I'm a great believer in the notion of the 'life of the mind', but if there's one thing I lack in this direction it's the stamina for doing genuinely sustained hard thinking. I'm referring to the kind of thing that involves relentlessly close study of conceptually demanding material to the point that one achieves some kind of mastery over it - like grasping a particularly dense paragraph of Kant at his thorniest. (Mind you, that's not such a good example as that might just be beyond any mortal.) Over the last couple of years or so I've come to recognise this deficiency in myself and developed something of a tendency to keep telling myself I need seriously to do something about it.
To this end, if I recall rightly, I was intending to get to grips with some heavy duty philosophy last year by reading and thoroughly assimilating (as it were) Ed Feser's Philosophy of Mind (A Beginner's Guide.) Read it I did; assimilate it, not so much. Just too darned lazy and, worryingly, possibly too darned stupid. Anyway, I told myself that one day I'd give it another go, and put it somewhere at the back of my mind.

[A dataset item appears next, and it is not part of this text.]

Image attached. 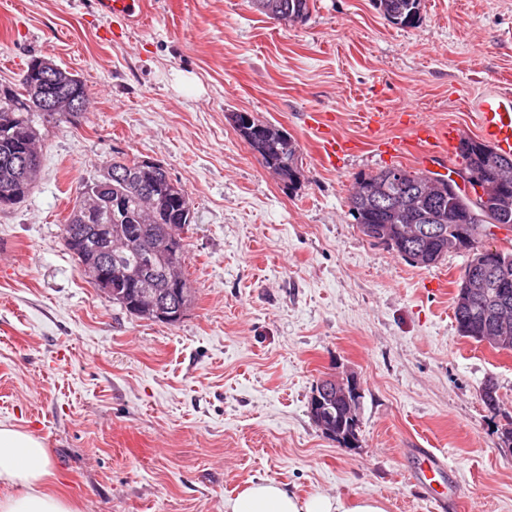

More recently I got hold of Prof Feser's Aquinas and The Last Superstition, thinking that I really need to get to grips with his argument that Aquinas's five ways of proving the existence of God are valid. After all, as a theist shouldn't I have reason on my side? Well, I do think I have, but find it difficult to clearly articulate why. I read Aquinas last week, but I'm afraid managed to follow only about fifty per cent of the argument, though what I did follow was powerfully convincing stuff. I'm now about two-thirds of the way through The Last Superstition, an at times hilarious polemic against the New Atheists, and, again, following the hard arguments with some degree of clarity, but not enough to count as really grasping the case being made in its entirety.
So this is what I'm going to do. I'll finish The Last Superstition and continue to enjoy the excellent jokes. Then it'll be back to Philosophy of Mind and Aquinas with the intent of knowing exactly why Reason tells us that God exists. Pretty hard, eh? You can't say I lack ambition.